**Your objective:**
Which lines in the entries below contain the word "management"? Copy each such line in full.

↓

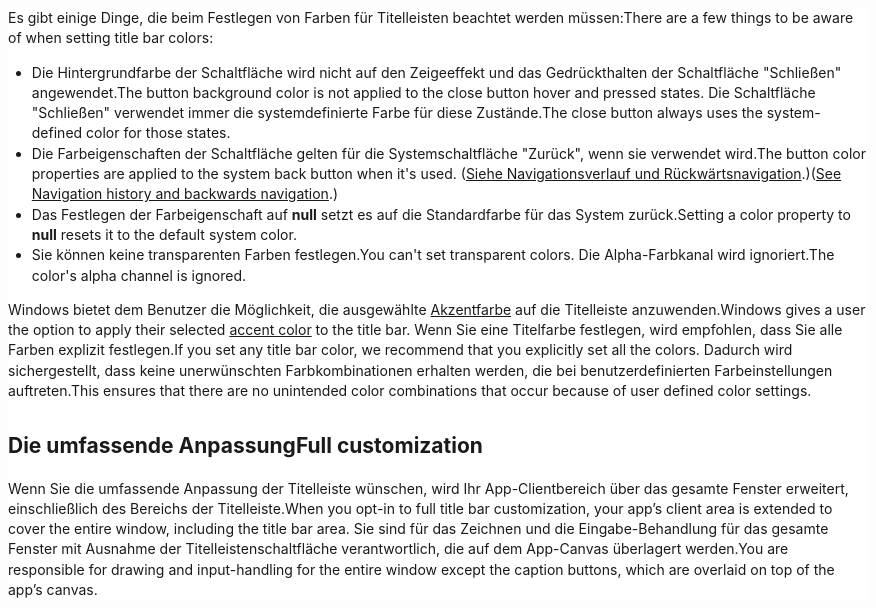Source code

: <span data-ttu-id="02c06-126">Es gibt einige Dinge, die beim Festlegen von Farben für Titelleisten beachtet werden müssen:</span><span class="sxs-lookup"><span data-stu-id="02c06-126">There are a few things to be aware of when setting title bar colors:</span></span>

- <span data-ttu-id="02c06-127">Die Hintergrundfarbe der Schaltfläche wird nicht auf den Zeigeeffekt und das Gedrückthalten der Schaltfläche "Schließen" angewendet.</span><span class="sxs-lookup"><span data-stu-id="02c06-127">The button background color is not applied to the close button hover and pressed states.</span></span> <span data-ttu-id="02c06-128">Die Schaltfläche "Schließen" verwendet immer die systemdefinierte Farbe für diese Zustände.</span><span class="sxs-lookup"><span data-stu-id="02c06-128">The close button always uses the system-defined color for those states.</span></span>
- <span data-ttu-id="02c06-129">Die Farbeigenschaften der Schaltfläche gelten für die Systemschaltfläche "Zurück", wenn sie verwendet wird.</span><span class="sxs-lookup"><span data-stu-id="02c06-129">The button color properties are applied to the system back button when it's used.</span></span> <span data-ttu-id="02c06-130">([Siehe Navigationsverlauf und Rückwärtsnavigation](../basics/navigation-history-and-backwards-navigation.md).)</span><span class="sxs-lookup"><span data-stu-id="02c06-130">([See Navigation history and backwards navigation](../basics/navigation-history-and-backwards-navigation.md).)</span></span>
- <span data-ttu-id="02c06-131">Das Festlegen der Farbeigenschaft auf **null** setzt es auf die Standardfarbe für das System zurück.</span><span class="sxs-lookup"><span data-stu-id="02c06-131">Setting a color property to **null** resets it to the default system color.</span></span>
- <span data-ttu-id="02c06-132">Sie können keine transparenten Farben festlegen.</span><span class="sxs-lookup"><span data-stu-id="02c06-132">You can't set transparent colors.</span></span> <span data-ttu-id="02c06-133">Die Alpha-Farbkanal wird ignoriert.</span><span class="sxs-lookup"><span data-stu-id="02c06-133">The color's alpha channel is ignored.</span></span>

<span data-ttu-id="02c06-134">Windows bietet dem Benutzer die Möglichkeit, die ausgewählte [Akzentfarbe](https://docs.microsoft.com/windows/uwp/style/color#accent-color) auf die Titelleiste anzuwenden.</span><span class="sxs-lookup"><span data-stu-id="02c06-134">Windows gives a user the option to apply their selected [accent color](https://docs.microsoft.com/windows/uwp/style/color#accent-color) to the title bar.</span></span> <span data-ttu-id="02c06-135">Wenn Sie eine Titelfarbe festlegen, wird empfohlen, dass Sie alle Farben explizit festlegen.</span><span class="sxs-lookup"><span data-stu-id="02c06-135">If you set any title bar color, we recommend that you explicitly set all the colors.</span></span> <span data-ttu-id="02c06-136">Dadurch wird sichergestellt, dass keine unerwünschten Farbkombinationen erhalten werden, die bei benutzerdefinierten Farbeinstellungen auftreten.</span><span class="sxs-lookup"><span data-stu-id="02c06-136">This ensures that there are no unintended color combinations that occur because of user defined color settings.</span></span>

## <a name="full-customization"></a><span data-ttu-id="02c06-137">Die umfassende Anpassung</span><span class="sxs-lookup"><span data-stu-id="02c06-137">Full customization</span></span>

<span data-ttu-id="02c06-138">Wenn Sie die umfassende Anpassung der Titelleiste wünschen, wird Ihr App-Clientbereich über das gesamte Fenster erweitert, einschließlich des Bereichs der Titelleiste.</span><span class="sxs-lookup"><span data-stu-id="02c06-138">When you opt-in to full title bar customization, your app’s client area is extended to cover the entire window, including the title bar area.</span></span> <span data-ttu-id="02c06-139">Sie sind für das Zeichnen und die Eingabe-Behandlung für das gesamte Fenster mit Ausnahme der Titelleistenschaltfläche verantwortlich, die auf dem App-Canvas überlagert werden.</span><span class="sxs-lookup"><span data-stu-id="02c06-139">You are responsible for drawing and input-handling for the entire window except the caption buttons, which are overlaid on top of the app’s canvas.</span></span>
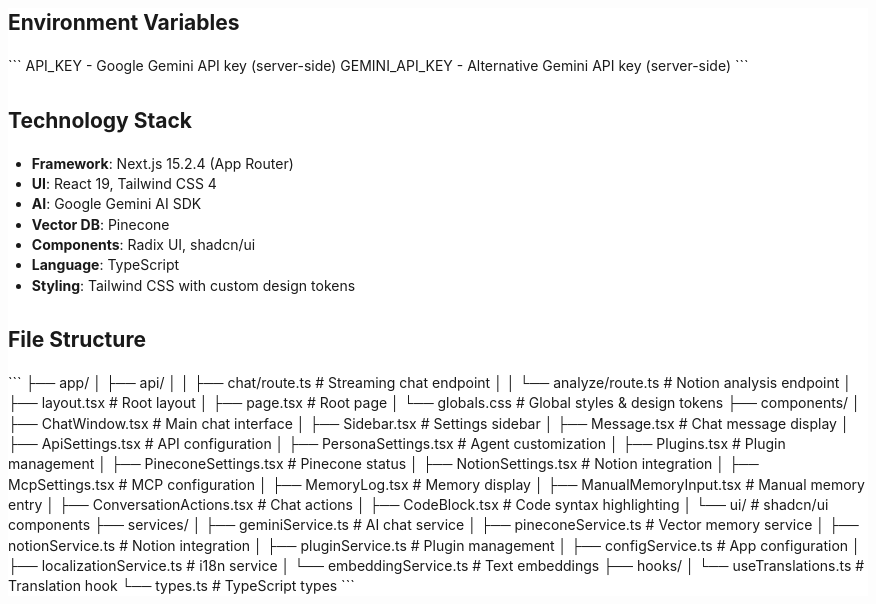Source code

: ## Environment Variables

\`\`\`
API_KEY - Google Gemini API key (server-side)
GEMINI_API_KEY - Alternative Gemini API key (server-side)
\`\`\`

## Technology Stack

- **Framework**: Next.js 15.2.4 (App Router)
- **UI**: React 19, Tailwind CSS 4
- **AI**: Google Gemini AI SDK
- **Vector DB**: Pinecone
- **Components**: Radix UI, shadcn/ui
- **Language**: TypeScript
- **Styling**: Tailwind CSS with custom design tokens

## File Structure

\`\`\`
├── app/
│   ├── api/
│   │   ├── chat/route.ts          # Streaming chat endpoint
│   │   └── analyze/route.ts       # Notion analysis endpoint
│   ├── layout.tsx                 # Root layout
│   ├── page.tsx                   # Root page
│   └── globals.css                # Global styles & design tokens
├── components/
│   ├── ChatWindow.tsx             # Main chat interface
│   ├── Sidebar.tsx                # Settings sidebar
│   ├── Message.tsx                # Chat message display
│   ├── ApiSettings.tsx            # API configuration
│   ├── PersonaSettings.tsx        # Agent customization
│   ├── Plugins.tsx                # Plugin management
│   ├── PineconeSettings.tsx       # Pinecone status
│   ├── NotionSettings.tsx         # Notion integration
│   ├── McpSettings.tsx            # MCP configuration
│   ├── MemoryLog.tsx              # Memory display
│   ├── ManualMemoryInput.tsx      # Manual memory entry
│   ├── ConversationActions.tsx    # Chat actions
│   ├── CodeBlock.tsx              # Code syntax highlighting
│   └── ui/                        # shadcn/ui components
├── services/
│   ├── geminiService.ts           # AI chat service
│   ├── pineconeService.ts         # Vector memory service
│   ├── notionService.ts           # Notion integration
│   ├── pluginService.ts           # Plugin management
│   ├── configService.ts           # App configuration
│   ├── localizationService.ts     # i18n service
│   └── embeddingService.ts        # Text embeddings
├── hooks/
│   └── useTranslations.ts         # Translation hook
└── types.ts                       # TypeScript types
\`\`\`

↑

**Written response:**
│   ├── Plugins.tsx                # Plugin management
│   ├── pluginService.ts           # Plugin management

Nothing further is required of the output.